More recently, a review of the long-term extension of the AIM trial results was presented at the 2006 European League Against Rheumatism (EULAR) conference. In RA patients treated with abatacept plus methotrexate for 2 years, 80 percent achieved ACR20 responses at month 24, while ACR50 and -70 responses were 56 percent and 34 percent respectively.13 Jean-Claude Becker, MD, director of clinical research for Bristol-Myers Squibb and a co-investigator of the study, says the 2-year data are particularly impressive, because they suggest sustained effectiveness. “It’s a very solid response,” he says. Prolonged efficacy is an important trait in RA therapy, he notes, adding that “When you target the mechanism of inflammation, you may have a very sustained effect.”
Studies also show improvement in physical function, as measured by the Health Assessment Questionnaire Disability Index (HAQ-DI). In two separate studies of patients with an inadequate response to methotrexate, those receiving abatacept plus methotrexate demonstrated greater improvement from baseline than subjects who received a placebo plus methotrexate (Table 2, page 26). During an open-label extension of a phase IIb study of patients with inadequate response to methotrexate, improvement in physical function was maintained for up to 3 years.
TABLE 2.
Mean improvements from baseline in Health Assessment Questionnaire Disability Index (HAQ-DI)

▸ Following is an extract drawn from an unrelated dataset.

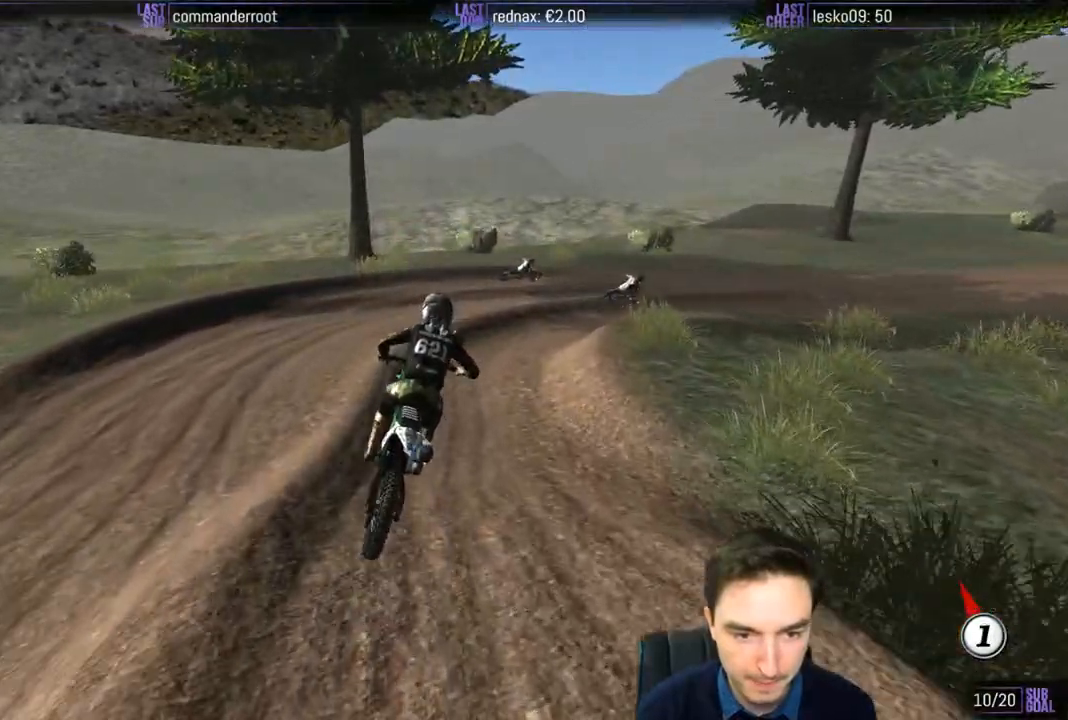
{"buttons": ["L1", "R2"], "left_stick": "center", "right_stick": "center", "events": [[67, "L1", "down"], [283, "left_stick", "right"], [417, "left_stick", "center"]]}
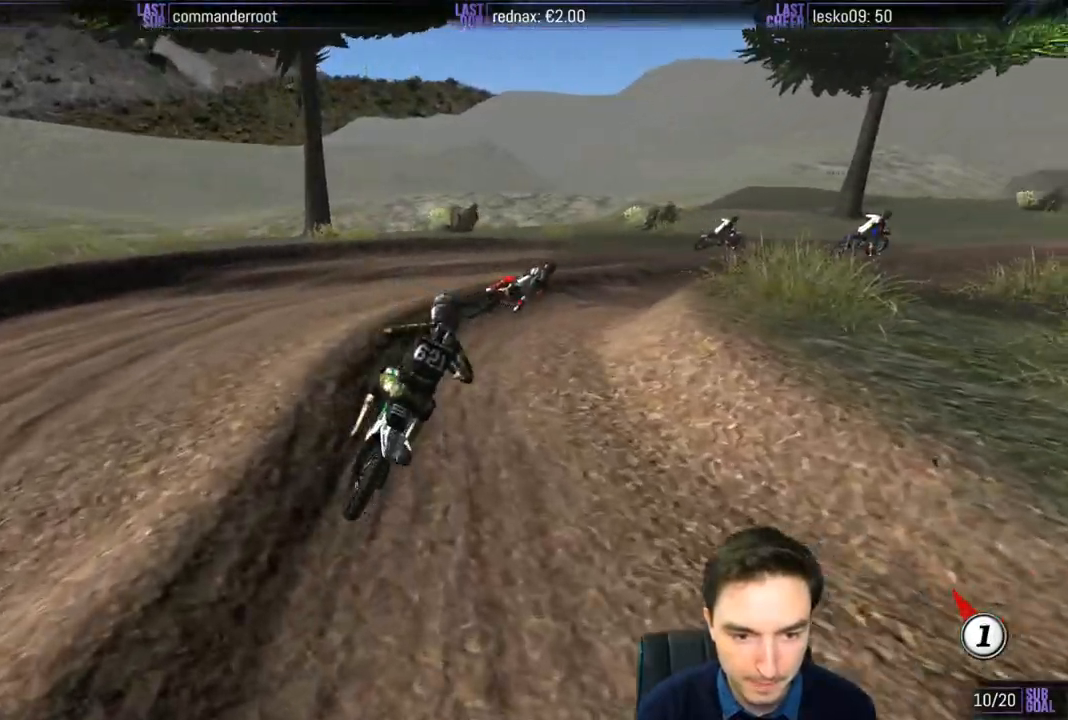
{"buttons": ["L1", "R2"], "left_stick": "center", "right_stick": "center", "events": [[83, "left_stick", "right"], [133, "R2", "up"], [267, "L1", "up"], [433, "L1", "down"], [450, "R2", "down"], [483, "left_stick", "center"]]}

| Inadequate response to methotrexate | ||||
|---|---|---|---|---|
| Study II | AIM study | |||
| Abatacept a +MTX (n=115) | Placebo +MTX (n=119) | Abatacept b +MTX (n=422) | Placebo +MTX (n=212) | |
| Baseline | 0.98c | 0.97c | 1.69d | 1.69d |
| Mean improvement, year 1 | 0.40c* | 0.15c | 0.66d* | 0.37d |
P<0.001, Orencia vs. placebo.
10 mg/kg.
Dosing based on weight range (see full prescribing information).
Modified Health Assessment Questionnaire: 0=best, 3=worst; 8 questions; 8 categories: dressing and grooming, arising, eating, walking, hygiene, reach, grip, and activities.
Health Assessment Questionnaire: 0=best, 3=worst; 20 questions; 8 categories: dressing and grooming, arising, eating, walking, hygiene, reach, grip, and activities.
MTX=methotrexate.
These studies present third-party payers with evidence of effectiveness of abatacept, and give physicians and patients a greater number of clinically proven alternatives than in recent years. “Patients have an opportunity to receive a treatment that targets an important mechanism of action,” Becker says. Response to abatacept, he says, was achieved “in patients who had failed either a TNF-α inhibitor or other DMARDs and with long duration of disease. These patients still had an ACR20 response of at least 30 percent above the placebo response. You will never have 100 percent response for any mechanism. This level of response is a big achievement.”
A DIFFERENT MOA
There are multiple existing co-stimulatory pathways involved in T-cell activation. These pathways serve either to upregulate or down-regulate T-cell activity. By selectively targeting the most well-characterized costimulatory pathway in RA immunopathology, CD80/86-CD28, with Orencia (abatacept), T-cell activation is not expected to be completely blocked, while other pathways that modulate T-cell activation may continue to function.14,15,16
The unique upstream action of Orencia at the T-cell level (Figure) leads to selective inhibition of T-cell activation as well as downstream activation of effector cells and the subsequent release of the cytokines and inflammatory mediators that cause the inflammation and destruction that are characteristic of RA.17,18
FIGURE.
Orencia® (abatacept) is a first-in-class selective costimulation modulator with a unique mechanism of action that is fundamentally different than any other therapy for rheumatoid arthritis.
WARNINGS AND PRECAUTIONS
Concurrent therapy with abatacept and a biologic DMARD is not recommended. In controlled clinical trials, patients receiving concomitant abatacept and TNF-α antagonist therapy experienced more infections (63 percent) and serious infections (4.4 percent) compared with patients treated only with TNF-α antagonists (43 percent and 0.8 percent, respectively), without an important enhancement of efficacy.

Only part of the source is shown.